## FRAGMENTO MOSTRADO:
###

En
su popular ensayo Bartleby y compañía,
Enrique Vila-Matas nos habla de abandonos: esencialmente, del abandono de la
vida y también del abandono de la literatura. Bartleby son todos aquellos que se
oponen tenazmente a la acción como forma obstinada de protesta. Apelar al
escribiente Bartleby es ceder a la fascinación ineludible de un personaje
inquietante, denostado en su momento y entendido ahora como profético, pero que
en ninguna circunstancia deja indiferente, como tampoco nos deja indiferentes
su creador.
La
historia de Bartleby es tan sencilla y tan compleja, pues, como pudo serlo la
de Herman Melville. Un amanuense silencioso pero eficiente al servicio de un
abogado eficiente pero mediocre. Una tarea impecable de copista que se
interrumpe bruscamente. Un aislamiento físico y mental progresivo, creciente.
Un «preferiría no hacerlo» —el ya mítico «I would prefer not to» con que Gilles
Deleuze ha llenado páginas y páginas— como argumento lingüístico constante
contra el pragmatismo circundante. Una muerte obstinada entre paredes, en
prisión, entre la pobreza, la inanición y la tácita rebeldía. ¿Un caso
patológico? Bartleby ha experimentado también esa lectura en manos de los
psiquiatras. Depresión, trastornos bipolares... dolencias para una personalidad
anormal, inexplicable y fastidiosamente irracional.
¿Y Melville? Un
escritor exitoso en sus primeros pasos, discrepante tal vez pero al tiempo
complaciente, con las demandas demasiado populares de un público imbuido de
romanticismo facilón. Un giro intelectual que le obliga a replantear su postura
literaria. Un distanciamiento del entorno editorial predominante. Una situación
económica consecuentemente degradada. Un recurso a la palabra poética como
grito incomprendido de protesta. Un abandono de la literatura como forma sutil
de permanencia en un credo estético concreto. Una muerte alejada de toda
esperanza de reconocimiento. Y la locura, siempre al acecho. También el neoyorkino
ha sido pasto de la ciencia de la psique. El escribiente Herman rodeado de
demencia y de suicidios. Loco y arruinado murió su padre por suicidio. Por
suicidio murió su propio hijo en su cama tras un duro castigo. Loco acabó
prácticamente él mismo por las dificultades, la miseria y el fracaso, y quizá
hasta por genética. Un cuadro maniaco-depresivo que configuró un universo
literario no tanto atormentado como escéptico.

###

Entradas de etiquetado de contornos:
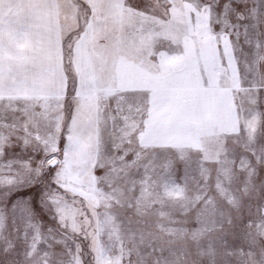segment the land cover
I'll use <instances>...</instances> for the list:
<instances>
[{
  "label": "snow or ice",
  "instance_id": "snow-or-ice-1",
  "mask_svg": "<svg viewBox=\"0 0 264 264\" xmlns=\"http://www.w3.org/2000/svg\"><path fill=\"white\" fill-rule=\"evenodd\" d=\"M0 264H264V0H0Z\"/></svg>",
  "mask_w": 264,
  "mask_h": 264
}]
</instances>
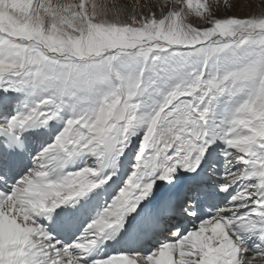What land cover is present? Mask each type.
Wrapping results in <instances>:
<instances>
[{
	"label": "snow or ice",
	"instance_id": "snow-or-ice-1",
	"mask_svg": "<svg viewBox=\"0 0 264 264\" xmlns=\"http://www.w3.org/2000/svg\"><path fill=\"white\" fill-rule=\"evenodd\" d=\"M0 264H264V0H0Z\"/></svg>",
	"mask_w": 264,
	"mask_h": 264
},
{
	"label": "rangeland",
	"instance_id": "rangeland-1",
	"mask_svg": "<svg viewBox=\"0 0 264 264\" xmlns=\"http://www.w3.org/2000/svg\"><path fill=\"white\" fill-rule=\"evenodd\" d=\"M256 2L259 3V0H256ZM246 12H247V8H244L242 14H244V13H246Z\"/></svg>",
	"mask_w": 264,
	"mask_h": 264
}]
</instances>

###

## EJERCICIO PROPUESTO A:
Reescribe como una lista breve el párrafo del texto sobre Bartleby y Melville que comienza con «La historia de Bartleby es tan sencilla». Conserva sus datos principales.
## EJERCICIO PROPUESTO B:
Retoma el texto sobre Bartleby y Melville después de su última oración y prosíguelo.

## RESPUESTA FINAL A:
- La historia de Bartleby es tan sencilla y tan compleja como pudo serlo la de Herman Melville.
- Bartleby es un amanuense silencioso pero eficiente que trabaja para un abogado eficiente pero mediocre.
- Su impecable labor de copista se interrumpe bruscamente.
- Sufre un aislamiento físico y mental cada vez mayor.
- Contra el pragmatismo que lo rodea repite una y otra vez «preferiría no hacerlo» («I would prefer not to»). Gilles Deleuze ha escrito páginas y páginas sobre esa frase.
- Muere obstinadamente en prisión, entre la pobreza, la inanición y una rebeldía tácita.
- Los psiquiatras también lo han leído como un caso patológico, con diagnósticos como depresión o trastornos bipolares.

## RESPUESTA FINAL B:
La edad más
joven de Herman Melville ya estuvo presidida por vivencias decisivas. El fin
trágico del padre se produjo en 1832, cuando Herman contaba trece años. A
partir de ahí se sucedieron una serie de trabajos mal remunerados, hasta que en
1838 se embarcó hacia Liverpool en un ballenero capitaneado por un personaje violento
y trastornado. Tras recorrer gran parte del Pacífico en semejantes condiciones
(de esa oscura pesadilla biográfica surgirá tiempo después, en 1851, la blanca
pesadilla literaria que es Moby Dick),
Melville opta por abandonar el barco y quedarse en una de las Islas Marquesas,
habitada por caníbales. Allí logra sobrevivir por espacio de tres meses, hasta
que lo rescata una nave australiana peor aún que la anterior, en la que acaba
protagonizando un motín. En 1845 vuelve por fin a Nueva York. De esta novelesca
experiencia isleña surgirán exitosos relatos, románticamente amenos, con los
que Melville, con apenas veintiséis años, entra a formar parte del listado
oficioso de promesas literarias de su tiempo. El joven y aventurero escritor
había sabido dar respuesta exacta a la demanda cultural mayoritaria requerida
por el lector americano de mediados del siglo XIX.
Así que Herman
Melville se encontró en un pestañeo convertido en escritor sin pensar realmente
que lo fuera. Tanto era así, que se propuso acto seguido y por su cuenta cubrir
las lagunas que su cultura literaria, a su juicio, padecía. Poco sospechaba
Melville que Shakespeare, Dante, Coleridge o Montaigne iban a labrarle la
ruina. Cuando trabó conocimiento con estos y aún otros autores, Melville llegó
a la conclusión de que en los libros de aventuras no se refugiaba la auténtica
literatura. Con estas influencias, y también a causa de algunas de sus
amistades (su relación con Nathaniel Hawthorne resultó fundamental), Melville
comienza a fraguar hacia 1850 un nuevo estilo literario, más denso, más
indagador, más complejo. Más hermético, también, a los ojos de los lectores. ‘Moby Dick’ fue pésimamente recibida por
la crítica, e idéntica suerte corrieron sus publicaciones posteriores. En
cuestión de cinco años, la rutilante estrella de Herman Melville se vio apagada
con la misma celeridad con que se había catapultado su brillo al firmamento. El
escritor se quejará amargamente de su suerte en carta privada a Hawthorne: «Un presentimiento me ronda: al final me iré
degradando y pereceré… Lo que más me motiva a escribir, eso está prohibido, no
da dinero. Pero al mismo tiempo, escribir del otro modo no puedo».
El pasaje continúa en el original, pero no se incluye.